When I agreed to adjuvant radiation and chemotherapy I did not know that they could one day lead me to another cancer. I was awake, but still in that stage of micro sleep. I just kept driving until I saw signs for Cleveland, one of which is an exit marked Strongsville. I took that exit and have put down some roots. I could spend my days catastrophizing, but that might only make this tougher.
The bloggers who have shared their struggles and victories are daily reminders that I should live in the “now” and not get ahead of myself. Whatever is ahead of me will be handled–ready or not–and handled better if I focus on the present and do not let anxiety rule me.
There was a time when I could laugh at the experience of landing naked and in pain on the ER floor while answering questions about condoms and diaphragms. It’s harder to do that when you’re dealing with cancer. But I still have a sense of humor. And I have been shown by some wonderful people that there are worse situations and that I can face them if I must. Life is worth it until it isn’t. And, even then, there will be hope that life’s ending can be endured.

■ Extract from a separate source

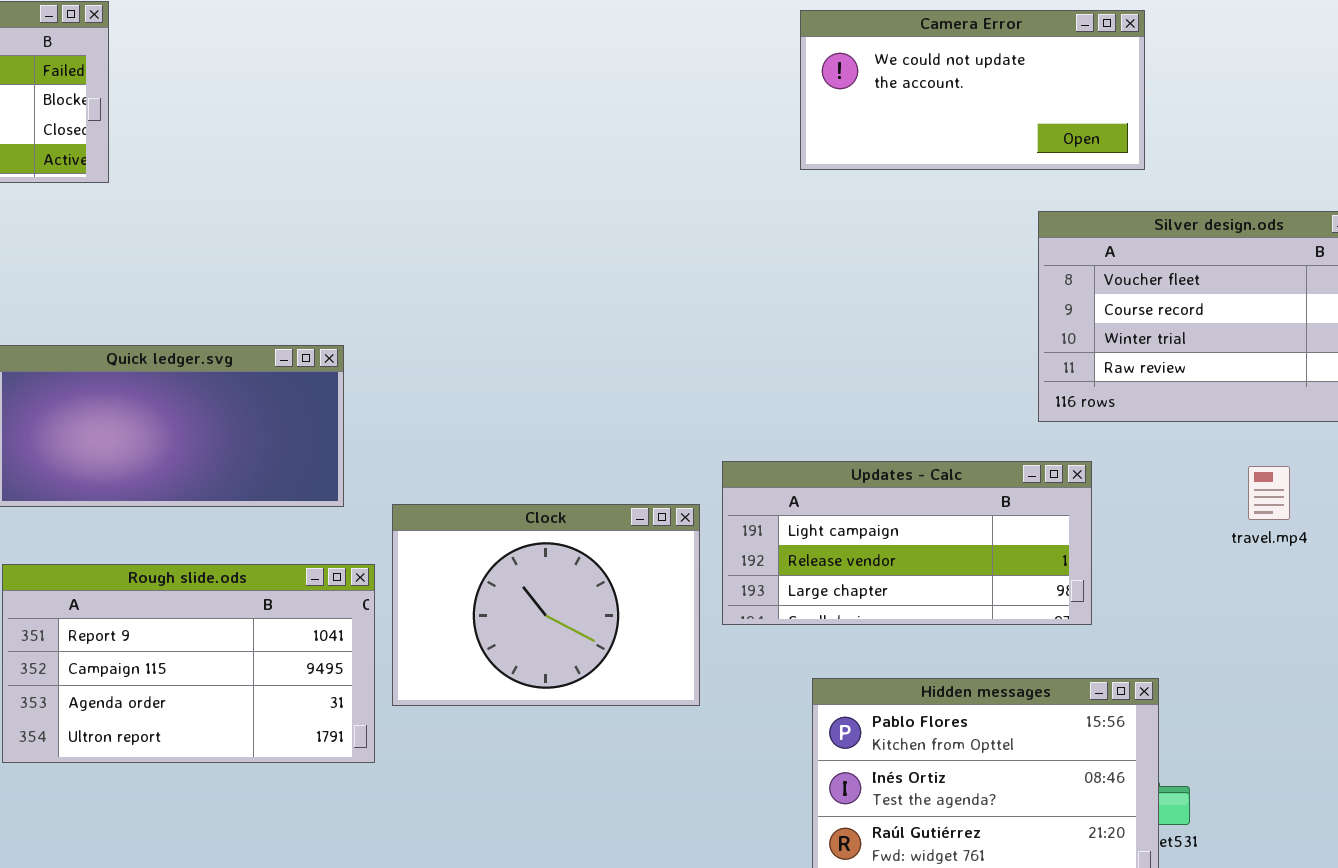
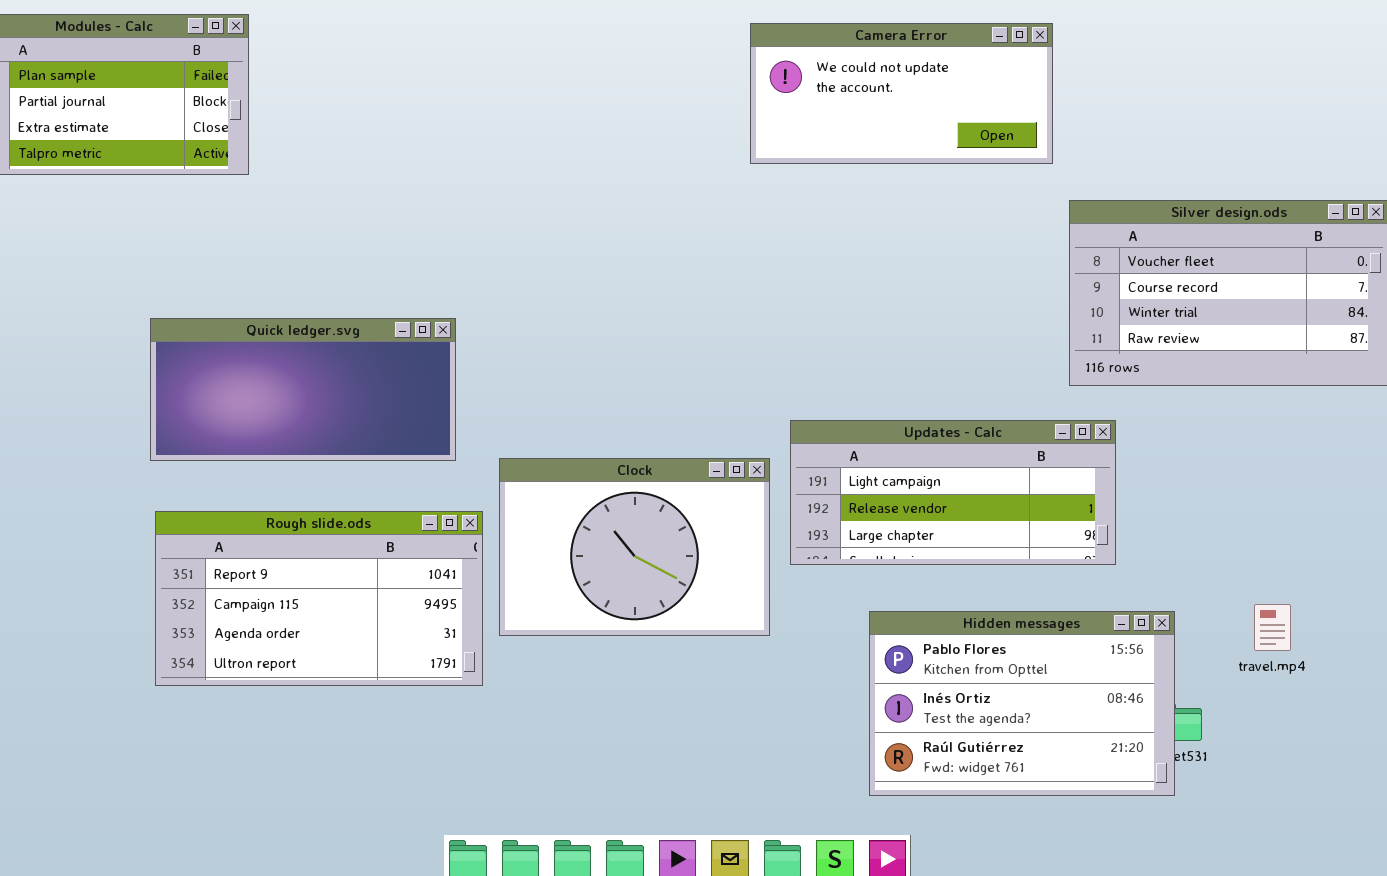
Camera Error: [800,10,1145,170] -> [750,23,1053,164], moved
travel.mp4: [1248,466,1290,520] -> [1254,604,1291,651], moved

So, I am every day grateful for the community of bloggers who have so bravely shared their challenges and fears. Without your courage and generosity, I could be wasting my life catastrophizing.
If you have never seen Loretta LaRoche, you should. She is the source of the word “catastrophizing.” http://www.youtube.com/watch?v=ggGoe_y5WqA. In that video she talks about how we can sometimes take our tough challenges and magnify them until we become hopeless. Here is a link to a video of her discussing the Joy of Stress: Party Pants, in which she reminds us to embrace life’s adventures rather than always putting joy off. http://www.youtube.com/watch?v=_5tOFdSJZJk. Here’s her video on Pessimism vs. Optimism. http://www.youtube.com/watch?NR=1&v=kqE9cuWxdqo&feature=endscreen. She uses humor to help people handle stress. Her message is resilience. I think she may also be reading many of the blogs that I read about living after a cancer diagnosis. She seems to understand that we can keep smiling–sometimes for a moment, sometimes for a day, sometimes longer.
Did I mention that next Friday I have an appointment for a gynecological exam and will likely see the “oh-so-very-NOT-nice” physician’s assistant whose examination of me left me upset for weeks? Did I mention that this has me feeling very anxious–as do all doctors’ appointments? Maybe I’m already feeling better because of the messages of hope in so many other people’s blogs.